■ Texte présenté:
La rente repose sur des formes de propriété
et de position dominante de type monopolistique qui permettent de créer
une rareté et d’imposer des prix plus élevés que ceux justifiés par les
coûts de production, et cela grâce notamment à des arrangements
institutionnels comme le montre, par exemple, aujourd’hui la politique de
renforcement de droits de propriété intellectuels.
En
France, « la rente
foncière engendrée par l'urbanisation et les effets d'agglomération est, de très
loin, la plus importante de toutes les rentes. Elle renchérit de quelques
centaines de milliards chaque année le prix du foncier bâti ou bâtissable. Et
cela sans que les propriétaires du sol aient fait quoi que ce soit pour mériter
cet enrichissement qui tombe du ciel ».
La rente foncière apparaît comme une manne dont
la génération et l’appropriation suscitent la mise en œuvre de stratégies
spécifiques par différents acteurs incluant la classe politique qui joue un
rôle clé.
Quel
est le lien entre la rente et la classe politique ?
Les
liens entre la classe politique et la rente sont analysés par l’école
néolibérale des Choix publics (Public
Choice) à travers la théorie de la recherche de
rente (rent seeking). « La rente visée par
le terme recherche de rente est fortement liée à une régulation
politique. Ce qui caractérise la recherche de rente est l’utilisation de moyens
d’influence légaux ou illégaux pour pousser un pouvoir politique à prendre des
décisions créant ou contribuant à créer ou à maintenir une rente pour des
intérêts économiques privés au détriment de l'intérêt général objectif ».
Pour
les tenants de l’école des choix publics, les politiques publiques sont l’objet
d’un marché sur lequel s’échangent des ressources entre ceux qui orientent
l’action publique à différents niveaux (État, Région, département, commune) et
ceux qui en attendent des bénéfices. Le personnel politique joue un rôle majeur
dans la création et la distribution de la rente dans le cadre d’échange de
faveurs de type client – mécène (pour ne pas dire parrain). Les relations
client – mécène sont bi-univoques : le mécène peut « aider » le
politicien (client) à se faire élire, puis une fois élu, le politicien devient
mécène et assure des retours d’ascenseur…
Qu’en est-il au niveau
municipal ?

■ Consigne: Recopiez le passage du texte sur la rente qui commence à « La rente repose » et se termine à « de propriété intellectuels. ». Les lignes ci-après n'ont aucun rapport avec le texte sur la rente.

■ Données fournies:

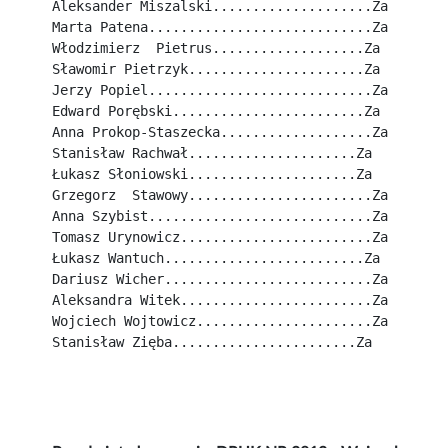
Aleksander Miszalski....................Za
Marta Patena............................Za
Włodzimierz  Pietrus...................Za
Sławomir Pietrzyk......................Za
Jerzy Popiel............................Za
Edward Porębski........................Za
Anna Prokop-Staszecka...................Za
Stanisław Rachwał.....................Za
Łukasz Słoniowski.....................Za
Grzegorz  Stawowy.......................Za
Anna Szybist............................Za
Tomasz Urynowicz........................Za
Łukasz Wantuch.........................Za
Dariusz Wicher..........................Za
Aleksandra Witek........................Za
Wojciech Wojtowicz......................Za
Stanisław Zięba.......................Za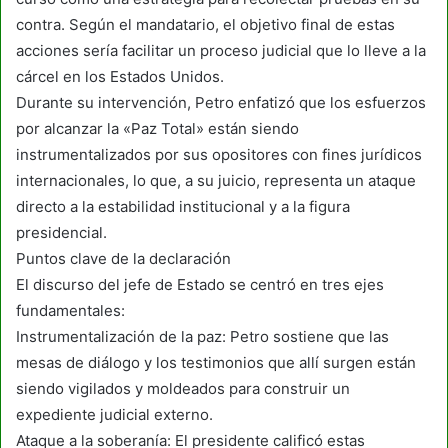
contra. Según el mandatario, el objetivo final de estas
acciones sería facilitar un proceso judicial que lo lleve a la
cárcel en los Estados Unidos.
Durante su intervención, Petro enfatizó que los esfuerzos
por alcanzar la «Paz Total» están siendo
instrumentalizados por sus opositores con fines jurídicos
internacionales, lo que, a su juicio, representa un ataque
directo a la estabilidad institucional y a la figura
presidencial.
Puntos clave de la declaración
El discurso del jefe de Estado se centró en tres ejes
fundamentales:
Instrumentalización de la paz: Petro sostiene que las
mesas de diálogo y los testimonios que allí surgen están
siendo vigilados y moldeados para construir un
expediente judicial externo.
Ataque a la soberanía: El presidente calificó estas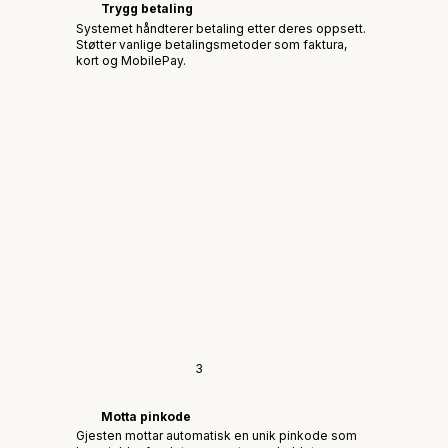
Trygg betaling
Systemet håndterer betaling etter deres oppsett.
Støtter vanlige betalingsmetoder som faktura,
kort og MobilePay.
3
Motta pinkode
Gjesten mottar automatisk en unik pinkode som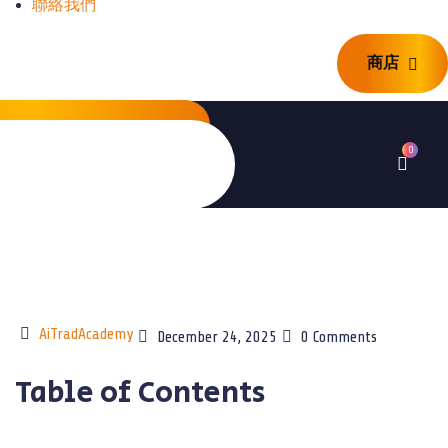
聯絡我們
商店
商店
0
AiTradAcademy
December 24, 2025
0 Comments
Table of Contents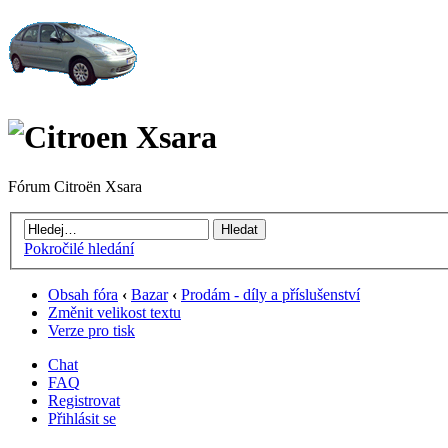
Fórum Citroën Xsara
Pokročilé hledání
Obsah fóra
‹
Bazar
‹
Prodám - díly a příslušenství
Změnit velikost textu
Verze pro tisk
Chat
FAQ
Registrovat
Přihlásit se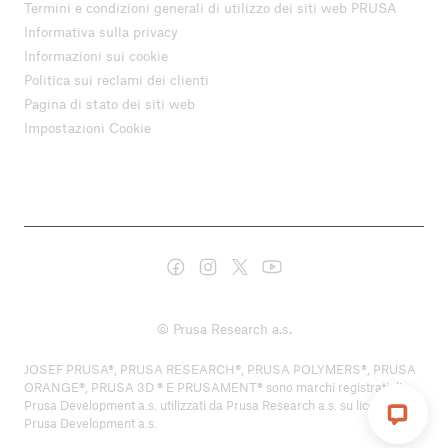
Termini e condizioni generali di utilizzo dei siti web PRUSA
Informativa sulla privacy
Informazioni sui cookie
Politica sui reclami dei clienti
Pagina di stato dei siti web
Impostazioni Cookie
© Prusa Research a.s.
JOSEF PRUSA®, PRUSA RESEARCH®, PRUSA POLYMERS®, PRUSA
ORANGE®, PRUSA 3D ® E PRUSAMENT® sono marchi registrati di
Prusa Development a.s. utilizzati da Prusa Research a.s. su licenza di
Prusa Development a.s.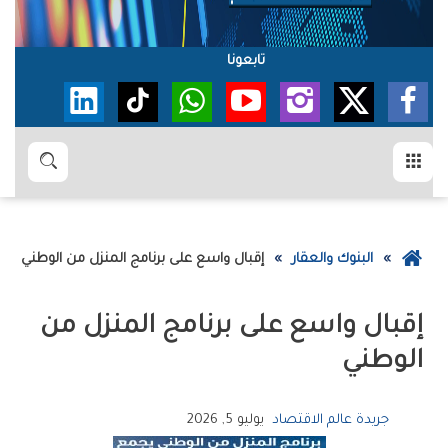
تابعونا
القائمة
بحث
عودة
البنوك والعقار
إقبال‭ ‬واسع‭ ‬على‭ ‬برنامج‭ ‬‮ المنزل‭ ‬من‭ ‬الوطني‮
إلى
الصفحة
إقبال‭ ‬واسع‭ ‬على‭ ‬برنامج‭ ‬‮ المنزل‭ ‬من‭
الرئيسية
‬الوطني‮
جريدة عالم الاقتصاد
يوليو 5, 2026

■ Corrigé:
La rente repose sur des formes de propriété
et de position dominante de type monopolistique qui permettent de créer
une rareté et d’imposer des prix plus élevés que ceux justifiés par les
coûts de production, et cela grâce notamment à des arrangements
institutionnels comme le montre, par exemple, aujourd’hui la politique de
renforcement de droits de propriété intellectuels.